By Spout | Spout March 8, 2008 at 5:10AM
By Karina Longworth
I haven’t seen David Redmon and Ashley Sabin’s first film, "Mardi Gras: Made in China," but I’m impressed by the way the filmmakers, across second and third features "Kamp Katrina" and "Intimidad," have begun to establish a voice not just through subject matter, but through a distinct visual style. There are few trademarks that you can now expect from a Sabin/Redmon production: eerie video, shot at night on a low shutter speed; an exceedingly intimate access to subject; and a mounting sense of dread as the realization hits that when the crisis inevitably comes down, the camera is going to put us right in the middle of the shit. In "Intimidad," the crises seen on screen are mostly emotional and confined to a single family, but they’re spawned by the kind of larger crises of economic disparity and the hopelessness it engenders that propelled "Kamp Katrina." The title literally translates to “Privacy”, and there’s a double connotation there: it’s a film about a couple’s struggle to maintain familial intimacy whilst battling a seemingly impossible economic system in the quest for private property.
Cecy and Camilo are 21 year-old parents of a two-year-old daughter, who they’re forced to leave with her grandmother in Santa Maria while they’re working factory jobs jut south of the US/Texas border. In the town where Cecy and Camilo work, horse-drawn wagons squeeze through streets between parked 70s Chevys, and running water and electricity are luxuries. Cecy and Camilo work so many hours that they barely see each other, and they go a year without being able to visit their daughter, but they’re still a long way off from saving the small amount of money that will subsidize their dream of buying a small plot of land on which they can build a home.

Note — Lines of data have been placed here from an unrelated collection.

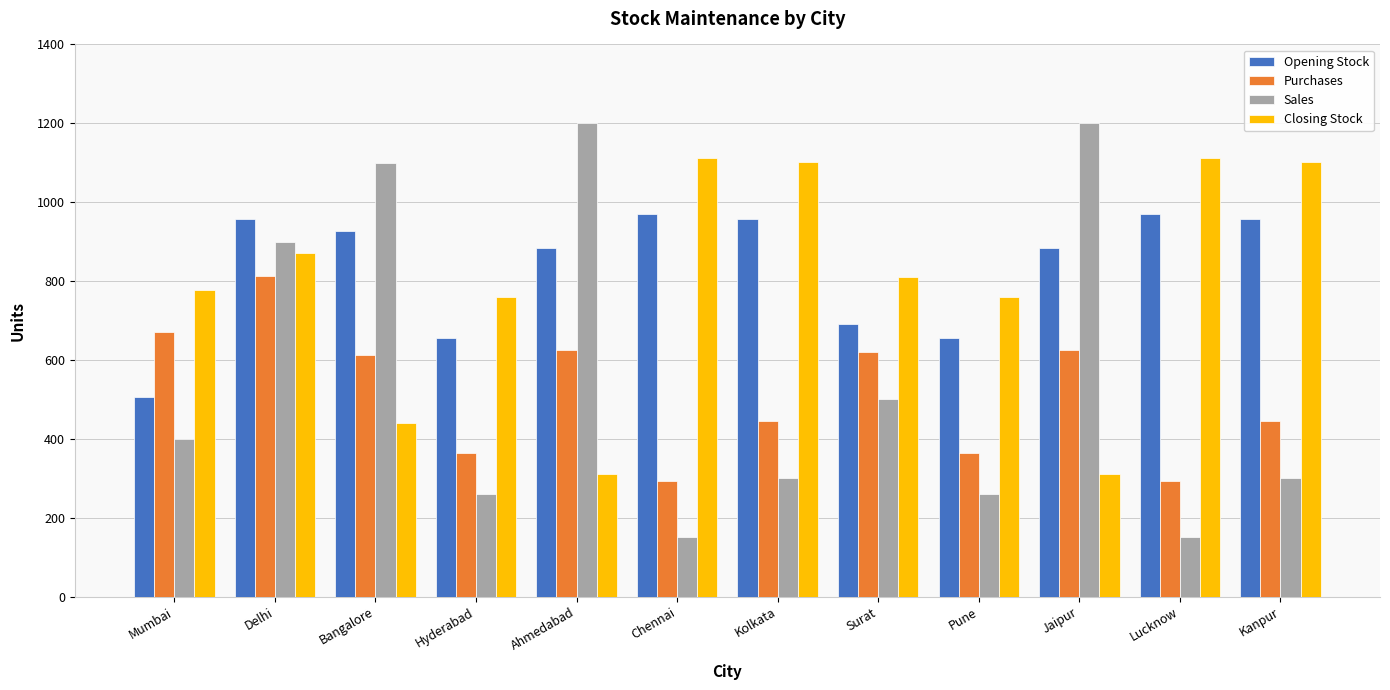

Is the value of Purchases at Delhi greater than the value of Opening Stock at Bangalore?

No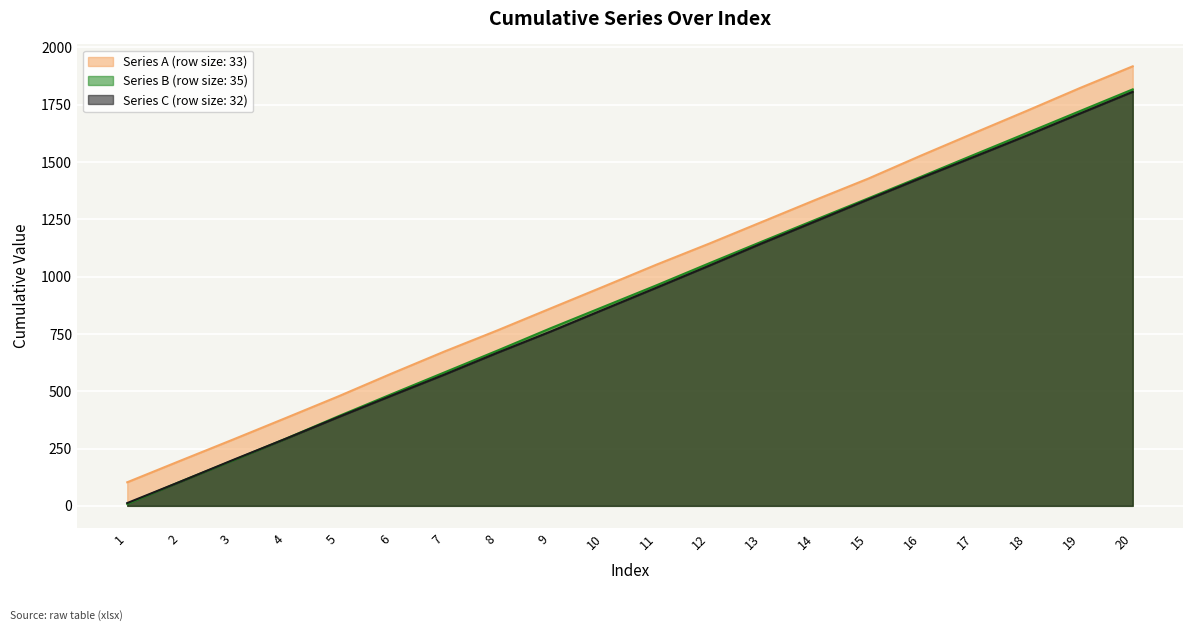

The value of Series C at 14 is 1240.7. True or false?

True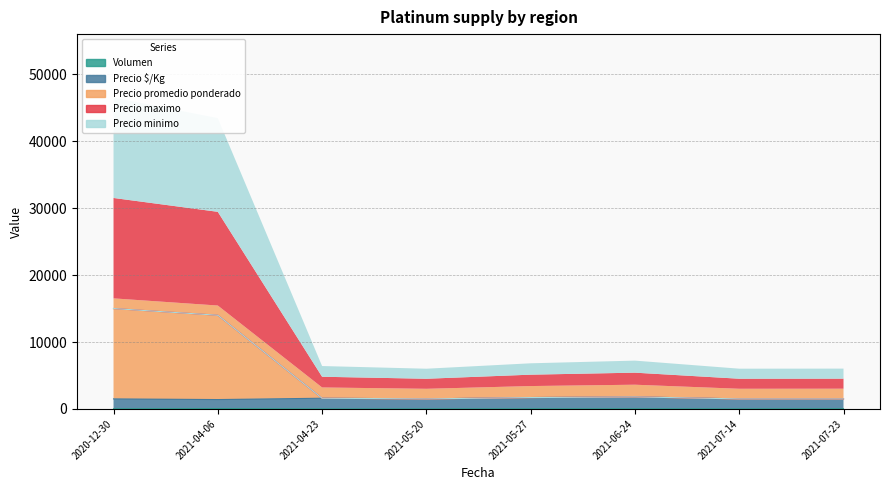

True or false: Precio $/Kg has a value of 986 at 2021-05-27.

False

Sabin and Redmon followed Cecy and Camilo’s story for four years, for a time leaving cameras with their subjects, and that long-term building of trust shows in the finished product. At times, when Cecy and especially Camilo crumble under the stress of their situation, "Intimidad," offers moments of genuine emotion that are miles removed from the score-saturated tear-jerking money shots that mark generic issue docs. The filmmakers have also added dreamy, small-guage film to their arsenal of visual tricks, which offers a respite from the intensity of the hyper-verite material shot on video.
By allowing elements of visual style to carry over from film to film, Redmon and Sabin allow us to understand that across wildly different locations and situations films, we’re watching the same story. This is a running narrative about the bottom rungs of world-wide class stratification, the poor people who have no personal stake in globalization, even as their labor supports it. And yet, their films never feel didactic, because they’re focused on the micro-politics of the personal. "Intimidad" is only about the economic and global issues that inform it insofar as those issues directly impact the emotional state of people. We’re always aware that a happy ending for Cecy and Camilio would not be a reflection of a changed world, but simply one family’s triumph over conditions and restraints that, for most of us, would seem insurmountable. In a marketplace where so many documentaries seem to lose focus in their determination to say it all and show too much, the personal stories that are forming Redmon and Sabin’s body of work seem to add up to more than the sum of their parts.